Tomosynthesis detecta 40% mais cancro da mama do que a mamografia tradicional faz, de acordo com um estudo principal da selecção da universidade de Lund, Suécia. Este é o primeiro estudo em grande escala para comparar o método de selecção com os mamogramas regulares. A técnica do raio X 3D é igualmente mais confortável para mulheres, porque a compressão do peito é partida ao meio.

Um total de 7 500 mulheres envelhecidas 40-74 participou na primeira metade do estudo, que formou a base para os resultados.

“Nós vemos uma mudança como inevitável. O tomosynthesis do peito será introduzido, é apenas uma pergunta de quando e em que escala,” explica Sophia Zackrisson e Kristina Lång, radiologistas no hospital da universidade de Skåne em Malmö e pesquisadores na universidade de Lund.

O tomosynthesis do peito é uma técnica tridimensional do raio X que facilite detectar tumores no tecido do peito. A técnica trabalha no mesmo princípio que o tomografia. Isto significa que as imagens do raio X do peito estão adquiridas dos ângulos diferentes, que podem então mostrar camadas finas múltiplas do peito. Isto é comparado com uma mamografia tradicional, onde todo o tecido do peito seja reproduzido em uma única imagem, que possa impedir a detecção atempada de tumores.

A técnica nova igualmente reduz o incómodo e a dor, porque o peito não tem que ser comprimido tão firme quanto na técnica actual do exame. Isto podia conduzir a uns níveis mais altos de participação nos programas de selecção futuros.

Entre as outras vantagens são umas mais baixas doses de radiação do que na mamografia tradicional, e a disponibilidade pronta do equipamento no mercado, que facilitaria uma transição.

Contudo, há alguns desafios que permanecem antes que o método possa ser introduzido em grande escala.
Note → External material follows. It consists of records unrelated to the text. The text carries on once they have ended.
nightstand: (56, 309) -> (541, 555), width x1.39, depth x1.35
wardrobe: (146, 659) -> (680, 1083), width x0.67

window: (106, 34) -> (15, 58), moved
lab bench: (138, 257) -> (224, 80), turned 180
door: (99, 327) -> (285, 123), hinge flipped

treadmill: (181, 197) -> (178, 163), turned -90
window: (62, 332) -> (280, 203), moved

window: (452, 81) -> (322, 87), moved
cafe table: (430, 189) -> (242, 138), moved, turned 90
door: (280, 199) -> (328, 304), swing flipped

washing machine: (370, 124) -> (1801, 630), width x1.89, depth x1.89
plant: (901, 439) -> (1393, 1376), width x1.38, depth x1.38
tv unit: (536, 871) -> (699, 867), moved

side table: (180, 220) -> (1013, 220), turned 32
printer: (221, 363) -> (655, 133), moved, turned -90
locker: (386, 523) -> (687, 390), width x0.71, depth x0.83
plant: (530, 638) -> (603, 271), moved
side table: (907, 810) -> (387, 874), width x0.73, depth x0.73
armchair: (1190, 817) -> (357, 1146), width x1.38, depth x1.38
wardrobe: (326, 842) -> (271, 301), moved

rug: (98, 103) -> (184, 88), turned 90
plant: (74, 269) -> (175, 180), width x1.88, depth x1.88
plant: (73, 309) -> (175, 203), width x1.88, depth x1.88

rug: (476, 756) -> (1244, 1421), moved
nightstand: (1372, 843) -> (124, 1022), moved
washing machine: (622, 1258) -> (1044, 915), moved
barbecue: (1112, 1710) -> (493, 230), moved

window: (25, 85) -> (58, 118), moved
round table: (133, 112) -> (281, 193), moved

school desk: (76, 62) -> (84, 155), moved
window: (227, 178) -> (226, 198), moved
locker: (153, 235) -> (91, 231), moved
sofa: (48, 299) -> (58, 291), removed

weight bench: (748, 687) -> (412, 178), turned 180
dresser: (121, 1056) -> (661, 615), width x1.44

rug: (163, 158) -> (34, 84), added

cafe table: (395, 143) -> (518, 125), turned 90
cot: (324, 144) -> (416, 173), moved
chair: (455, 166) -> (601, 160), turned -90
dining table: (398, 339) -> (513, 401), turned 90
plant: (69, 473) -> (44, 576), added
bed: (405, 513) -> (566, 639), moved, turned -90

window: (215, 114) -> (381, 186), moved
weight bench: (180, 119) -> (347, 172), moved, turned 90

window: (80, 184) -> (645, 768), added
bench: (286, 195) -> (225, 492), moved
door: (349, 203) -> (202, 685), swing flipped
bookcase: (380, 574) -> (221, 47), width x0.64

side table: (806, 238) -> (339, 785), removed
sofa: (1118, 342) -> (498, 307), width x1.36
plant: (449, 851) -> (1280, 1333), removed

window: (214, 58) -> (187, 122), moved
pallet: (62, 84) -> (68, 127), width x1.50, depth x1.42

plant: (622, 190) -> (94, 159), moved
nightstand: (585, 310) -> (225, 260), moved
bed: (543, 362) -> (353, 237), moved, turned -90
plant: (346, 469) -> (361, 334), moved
Como com outros métodos de selecção, há um risco de overdiagnosis (na selecção de mamografia, a figura é 10-20 por cento). Os pesquisadores não conhecem o que esse número é para o tomosynthesis, e uns estudos mais adicionais são necessários investigar a taxa de overdiagnosis com tomosynthesis.

O estudo encontrou que havia um aumento nas taxas do aviso, significando que umas mulheres mais saudáveis com lesões benignas estiveram recordadas para um teste mais adicional. Este é um inconveniente na selecção, diz Kristina Lång, porque pode causar o esforço psicológico desnecessário.

A pesquisa em curso igualmente olhará custos. O tomosynthesis do peito é uma técnica um tanto mais cara.

“Nós vemos cinco a dez anos a partir de agora como um marco temporal possível para a introdução em grande escala da técnica. Há igualmente uma aspiração para mais selecção personalizada, e o tomosynthesis do peito poderia conseqüentemente ser um de diversos métodos usados”, conclui Sophia Zackrisson.